» **Exercise**
Among the records that follow, set down only the lines from the one containing "X579475Y251823D01*" to the one containing "X581388Y251855D01*", both included, exactly.

[Items from a data source]
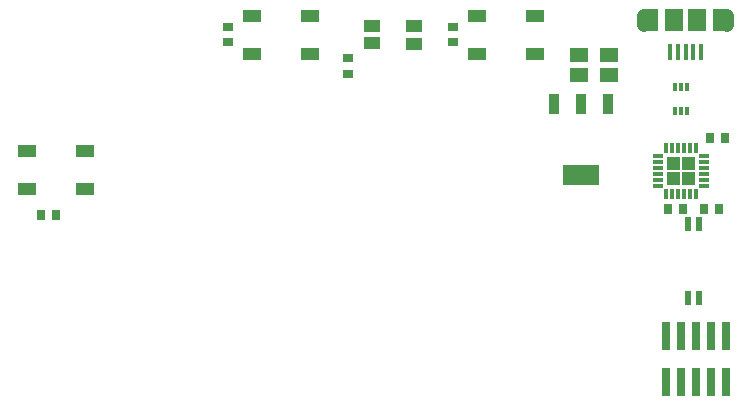
<source format=gbr>
G04 EAGLE Gerber RS-274X export*
G75*
%MOMM*%
%FSLAX34Y34*%
%LPD*%
%INSolderpaste Bottom*%
%IPPOS*%
%AMOC8*
5,1,8,0,0,1.08239X$1,22.5*%
G01*
%ADD10R,1.500000X1.000000*%
%ADD11R,0.900000X0.700000*%
%ADD12R,0.812800X0.304800*%
%ADD13R,0.304800X0.812800*%
%ADD14R,0.700000X0.900000*%
%ADD15R,1.400000X1.050000*%
%ADD16R,1.500000X1.300000*%
%ADD17R,0.406400X1.346200*%
%ADD18R,1.498600X1.905000*%
%ADD19C,1.193800*%
%ADD20R,1.200506X1.905000*%
%ADD21R,0.850800X1.761200*%
%ADD22R,3.150800X1.761200*%
%ADD23R,0.330200X0.762000*%
%ADD24R,0.600000X1.200000*%
%ADD25R,0.762000X2.387600*%

G36*
X579392Y253605D02*
X579392Y253605D01*
X579394Y253604D01*
X579437Y253624D01*
X579481Y253642D01*
X579481Y253644D01*
X579483Y253645D01*
X579516Y253730D01*
X579516Y264684D01*
X579515Y264686D01*
X579516Y264688D01*
X579496Y264731D01*
X579478Y264775D01*
X579476Y264775D01*
X579475Y264777D01*
X579390Y264810D01*
X568436Y264810D01*
X568434Y264809D01*
X568432Y264810D01*
X568389Y264790D01*
X568345Y264772D01*
X568345Y264770D01*
X568343Y264769D01*
X568310Y264684D01*
X568310Y253730D01*
X568311Y253728D01*
X568310Y253726D01*
X568330Y253683D01*
X568348Y253639D01*
X568350Y253639D01*
X568351Y253637D01*
X568436Y253604D01*
X579390Y253604D01*
X579392Y253605D01*
G37*
G36*
X592346Y253605D02*
X592346Y253605D01*
X592348Y253604D01*
X592391Y253624D01*
X592435Y253642D01*
X592435Y253644D01*
X592437Y253645D01*
X592470Y253730D01*
X592470Y264684D01*
X592469Y264686D01*
X592470Y264688D01*
X592450Y264731D01*
X592432Y264775D01*
X592430Y264775D01*
X592429Y264777D01*
X592344Y264810D01*
X581390Y264810D01*
X581388Y264809D01*
X581386Y264810D01*
X581343Y264790D01*
X581299Y264772D01*
X581299Y264770D01*
X581297Y264769D01*
X581264Y264684D01*
X581264Y253730D01*
X581265Y253728D01*
X581264Y253726D01*
X581284Y253683D01*
X581302Y253639D01*
X581304Y253639D01*
X581305Y253637D01*
X581390Y253604D01*
X592344Y253604D01*
X592346Y253605D01*
G37*
G36*
X579392Y240651D02*
X579392Y240651D01*
X579394Y240650D01*
X579437Y240670D01*
X579481Y240688D01*
X579481Y240690D01*
X579483Y240691D01*
X579516Y240776D01*
X579516Y251730D01*
X579515Y251732D01*
X579516Y251734D01*
X579496Y251777D01*
X579478Y251821D01*
X579476Y251821D01*
X579475Y251823D01*
X579390Y251856D01*
X568436Y251856D01*
X568434Y251855D01*
X568432Y251856D01*
X568389Y251836D01*
X568345Y251818D01*
X568345Y251816D01*
X568343Y251815D01*
X568310Y251730D01*
X568310Y240776D01*
X568311Y240774D01*
X568310Y240772D01*
X568330Y240729D01*
X568348Y240685D01*
X568350Y240685D01*
X568351Y240683D01*
X568436Y240650D01*
X579390Y240650D01*
X579392Y240651D01*
G37*
G36*
X592346Y240651D02*
X592346Y240651D01*
X592348Y240650D01*
X592391Y240670D01*
X592435Y240688D01*
X592435Y240690D01*
X592437Y240691D01*
X592470Y240776D01*
X592470Y251730D01*
X592469Y251732D01*
X592470Y251734D01*
X592450Y251777D01*
X592432Y251821D01*
X592430Y251821D01*
X592429Y251823D01*
X592344Y251856D01*
X581390Y251856D01*
X581388Y251855D01*
X581386Y251856D01*
X581343Y251836D01*
X581299Y251818D01*
X581299Y251816D01*
X581297Y251815D01*
X581264Y251730D01*
X581264Y240776D01*
X581265Y240774D01*
X581264Y240772D01*
X581284Y240729D01*
X581302Y240685D01*
X581304Y240685D01*
X581305Y240683D01*
X581390Y240650D01*
X592344Y240650D01*
X592346Y240651D01*
G37*
D10*
X407300Y352300D03*
X407300Y384300D03*
X456300Y384300D03*
X456300Y352300D03*
X216800Y352300D03*
X216800Y384300D03*
X265800Y384300D03*
X265800Y352300D03*
D11*
X387350Y361800D03*
X387350Y374800D03*
X196850Y361800D03*
X196850Y374800D03*
D12*
X600075Y265430D03*
X600075Y260350D03*
X600075Y255270D03*
X600075Y250190D03*
X600075Y245110D03*
X600075Y240030D03*
D13*
X593090Y233045D03*
X588010Y233045D03*
X582930Y233045D03*
X577850Y233045D03*
X572770Y233045D03*
X567690Y233045D03*
D12*
X560705Y240030D03*
X560705Y245110D03*
X560705Y250190D03*
X560705Y255270D03*
X560705Y260350D03*
X560705Y265430D03*
D13*
X567690Y272415D03*
X572770Y272415D03*
X577850Y272415D03*
X582930Y272415D03*
X588010Y272415D03*
X593090Y272415D03*
D11*
X298450Y348130D03*
X298450Y335130D03*
D14*
X604370Y280670D03*
X617370Y280670D03*
D15*
X318550Y361050D03*
X318550Y375800D03*
X354550Y375800D03*
X354550Y360800D03*
D16*
X519430Y334400D03*
X519430Y351400D03*
D17*
X571184Y353422D03*
X577684Y353422D03*
X584184Y353422D03*
X590684Y353422D03*
X597184Y353422D03*
D18*
X574184Y380422D03*
X594184Y380422D03*
D19*
X619184Y383978D02*
X619184Y376866D01*
X549184Y376866D02*
X549184Y383978D01*
D20*
X555184Y380422D03*
X613175Y380422D03*
D21*
X472300Y309650D03*
X495300Y309650D03*
X518300Y309650D03*
D22*
X495300Y249150D03*
D16*
X494030Y334400D03*
X494030Y351400D03*
D23*
X575390Y323977D03*
X580390Y323977D03*
X585390Y323977D03*
X585390Y303403D03*
X580390Y303403D03*
X575390Y303403D03*
D14*
X599290Y220980D03*
X612290Y220980D03*
X581810Y220980D03*
X568810Y220980D03*
D24*
X586050Y208030D03*
X595050Y208030D03*
X586050Y145030D03*
X595050Y145030D03*
D10*
X26300Y238000D03*
X26300Y270000D03*
X75300Y270000D03*
X75300Y238000D03*
D14*
X37950Y215900D03*
X50950Y215900D03*
D25*
X618490Y74030D03*
X618490Y113030D03*
X605790Y74030D03*
X605790Y113030D03*
X593090Y74030D03*
X593090Y113030D03*
X580390Y74030D03*
X580390Y113030D03*
X567690Y74030D03*
X567690Y113030D03*
M02*

</source>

» **Solution for this exercise**
X579475Y251823D01*
X579390Y251856D01*
X568436Y251856D01*
X568434Y251855D01*
X568432Y251856D01*
X568389Y251836D01*
X568345Y251818D01*
X568345Y251816D01*
X568343Y251815D01*
X568310Y251730D01*
X568310Y240776D01*
X568311Y240774D01*
X568310Y240772D01*
X568330Y240729D01*
X568348Y240685D01*
X568350Y240685D01*
X568351Y240683D01*
X568436Y240650D01*
X579390Y240650D01*
X579392Y240651D01*
G37*
G36*
X592346Y240651D02*
X592346Y240651D01*
X592348Y240650D01*
X592391Y240670D01*
X592435Y240688D01*
X592435Y240690D01*
X592437Y240691D01*
X592470Y240776D01*
X592470Y251730D01*
X592469Y251732D01*
X592470Y251734D01*
X592450Y251777D01*
X592432Y251821D01*
X592430Y251821D01*
X592429Y251823D01*
X592344Y251856D01*
X581390Y251856D01*
X581388Y251855D01*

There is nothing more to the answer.